26 Ağustos 2010 Perşembe

sadece meze

cunda'dayım; taşkahvenin hemen yanındaki lezzet diyarı'nda, mavi beyaz masaların birisinde, başka insanların ölesiye sıkıldığı ve sendroma kadar bağlayabildiği bir pazartesideyim. saatin pek önemi yok ama güneş yavaştan alçalmaya başlamış. saatbaşı ayvalık'tan kalkan küçük bir tekneyle gelmişim şimdiki adıyla alibey adası'na. temmuzun ortası olduğundan hava çok sıcak. deniz esintileri insanları hayatta tutuyor.

ilk olarak toprak ve fazla derin olmayan tabaklarda haydari, çiçek dolması ve deniz ürünleri dolması geliyor. zeytinyağı hemen masada, ekmek ise henüz ısıtıldığından hala sıcak. aklımı kaybetmek üzereyim, zeytinyağı haydarinin üzerinde arsızca dolaşıyor. kenarlardan taşıyor, büyülü bir kompozisyon bu. yemeden önce dakikalarca izlemekten başka bir şey gelmiyor aklıma. zamanı yavaşlatmanın peşindeyim, her şey ağırca hareket etsin. yerçekimi bile biraz sakinleşsin. taşkahve'nin önünde uyuyan amcaların miskinliğine özeniyorum, 27 yaşındayım daha. kanım biraz hızlı akıyor.

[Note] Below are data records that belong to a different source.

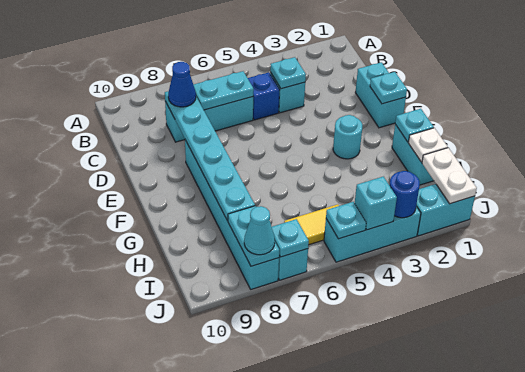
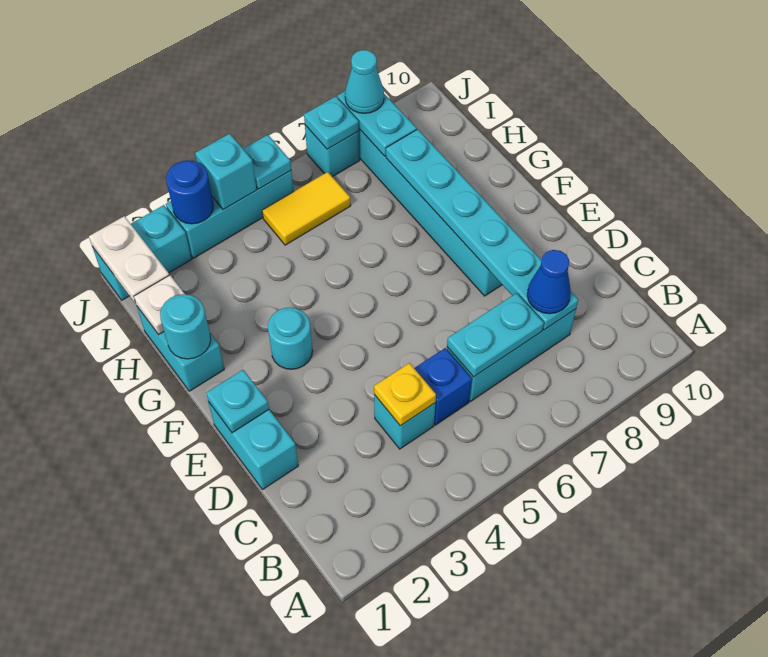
cyan 1x1 plate [270,57,306,89] -> yellow 1x1 plate [374,363,436,426]
cyan 1x1 plate [395,109,434,142] -> cyan 1x1 round brick [160,294,211,359]

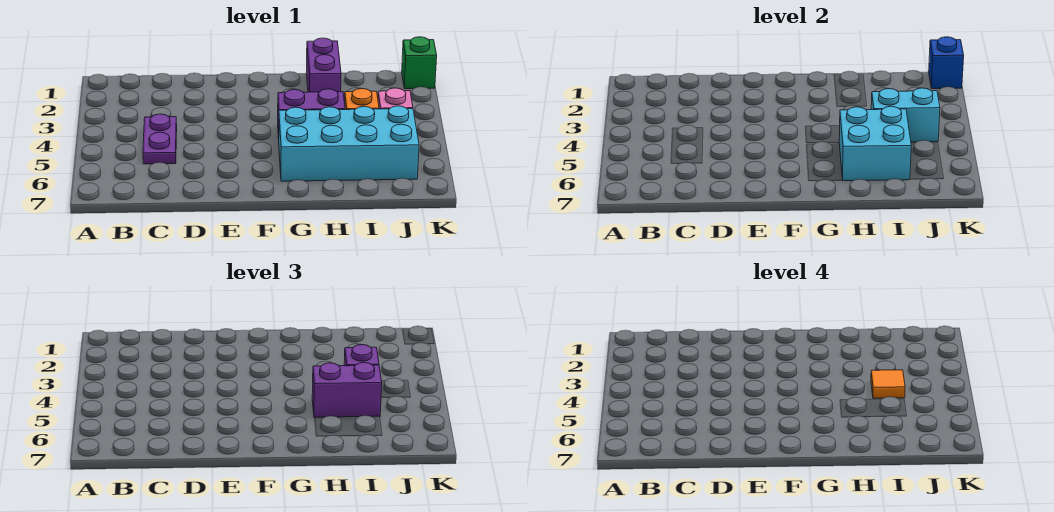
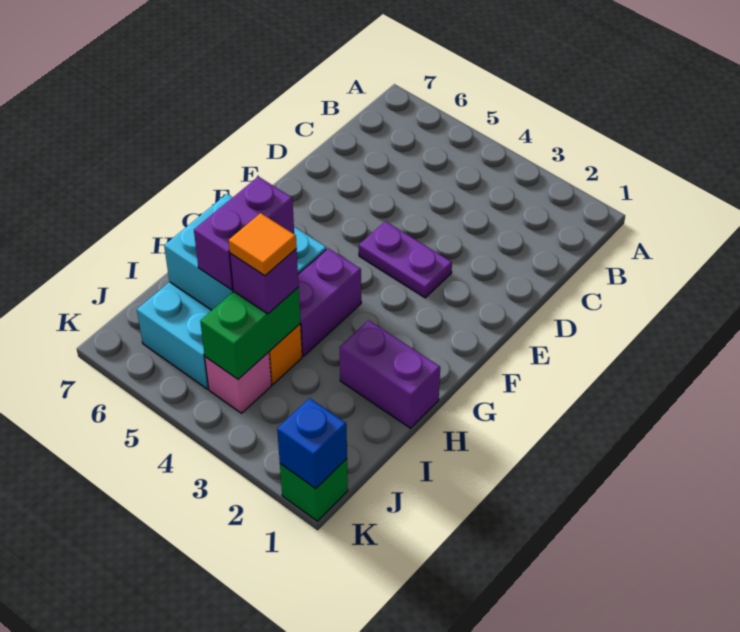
purple 1x2 plate [143,114,177,164] -> purple 1x2 plate moved to [359,221,452,298]
cyan 1x2 brick [871,88,940,142] -> green 1x2 brick [200,287,300,379]

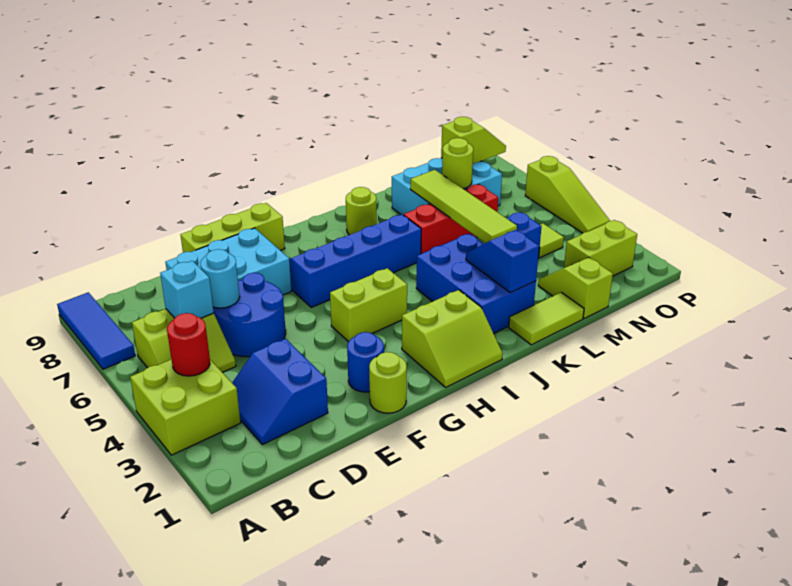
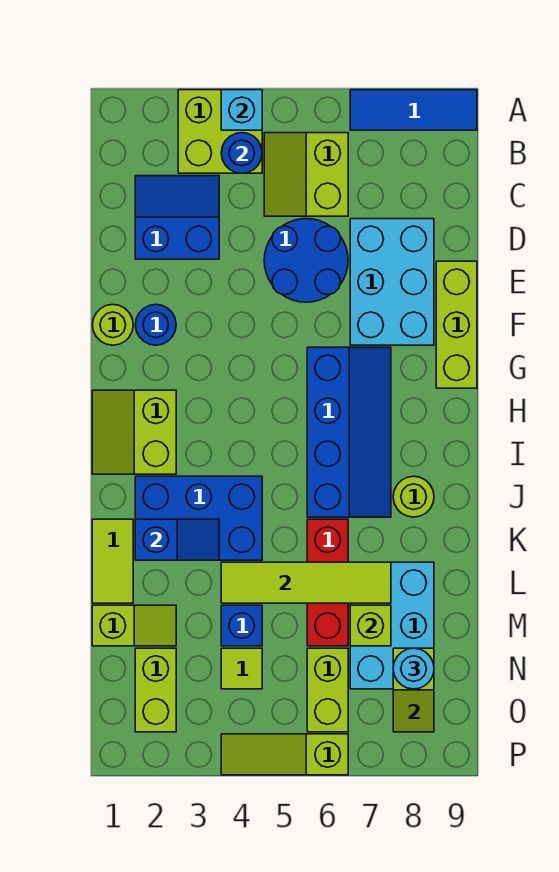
red 1x1 round brick [167,313,210,376] -> blue 1x1 round brick [221,133,262,173]
cyan 1x1 brick [160,261,214,318] -> cyan 1x1 brick moved to [221,90,262,130]
cyan 1x1 round brick [200,249,240,308] -> cyan 1x1 round brick moved to [393,648,434,689]
lime 1x2 brick [330,268,407,342] -> lime 1x2 brick moved to [307,648,348,732]
lime 1x1 round brick [442,138,473,189] -> lime 1x1 brick [350,605,391,646]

haydariye atılan bir çatal yerini çiçek dolmasına bırakıyor. taze ve ılık, cennetten gelmiş gibi. sarı rengi, toprak kabın içinde ne de güzel gözüküyor. sarıdan yeşile dönen yapraklar ne çok büyük ne de çok küçük. ağza atıldığı gibi beyni ele geçiriyor, gözleri kapatıyor. kırmızı biberin içine tıkıştırılmış deniz ürünleri dolması ise, soğuk meze trilojisini tamamlıyor. karides ve ahtapot parçaları var sanırım, beynim detaylı düşünmekten epey uzak. biçareyim, midem bunca sene böyle şeyler yemediğim için isyan çıkarmak üzere.

sonrasında, kiremitte tereyağlı karides geliyor. tereyağının içinde eriyen envai çeşit baharat ve onun üzerinde yumuşak parçalar. görünüşü bu kadar korkunç olup da eti bu kadar lezzetli başka hayvan yok sanırım, karidesin yenilebilir olduğunu ilk keşfeden insana selam gönderiyorum. hayatımızı şenlendiriyor. damağımda dağılan karides ve baharatlar, gözlerimi açtırmıyor. sanki müzik dinliyorum, sanki daha önce karşılaşmadığım bir büyü tüm duyu organlarımı ele geçirmiş. perişanım, bundan sonra hangi cüretle makarna ya da pilav yiyebileceğimi merak ediyorum.



doymuşluk hissi, güveçte gelen beğendili ahtapotu görünce pılını pırtını topluyor. tüm mezelerin toplam ederinden bile fazlası var bu mendeburun. güvecin kapağını kaldırıp pembeleşmiş ahtapotları ve altındaki helva gibi olmuş beğendiyi görünce anlıyorsun.

"bu vantuzların sert olması gerekmiyor mu?"

nasıl bir teknikle yaptıklarını bilmiyorum ama daha çatalın üzerinde dağılıyor ahtapot, büryan kebabı bile bunun yanında çakıl taşı gibi kalıyor. baharatın tadı damakta yayılırken, aşırı doza kurban gitmemek için yavaş yemekten başka çaresi kalmıyor insanın. patlıcanın rayihası, ahtapota geçiyor. bitkiler ve hayvanlar alemi, tek bir güveçte daha önce benzerine bile rastlanmamış şekilde bir araya geliyor. ekmekler sürekli sıcak, mezelerin tadını değiştirmesin diye herhangi bir alkole gerek yok. su gayet yeterli, bir de zeytinyağı. insanın alıp da kafaya dikesi, ölümsüzlüğe ulaşası geliyor.

bir saati aşkın bir meze ziyafetinden sonra ana yemeğe gerek kalmıyor. insan, konuşmaktan bile aciz, sadece biraz önce başına gelen şeyleri düşünüyor. dünya üzerindeki son yemeğin, mezelerden oluşan bir sofrada ve ısıtılıp dilimlenmiş ekmekle olmasını diliyor. son akşam yemeğini sadece mezelerden seçen isa'ya hak vermeden  edemiyor.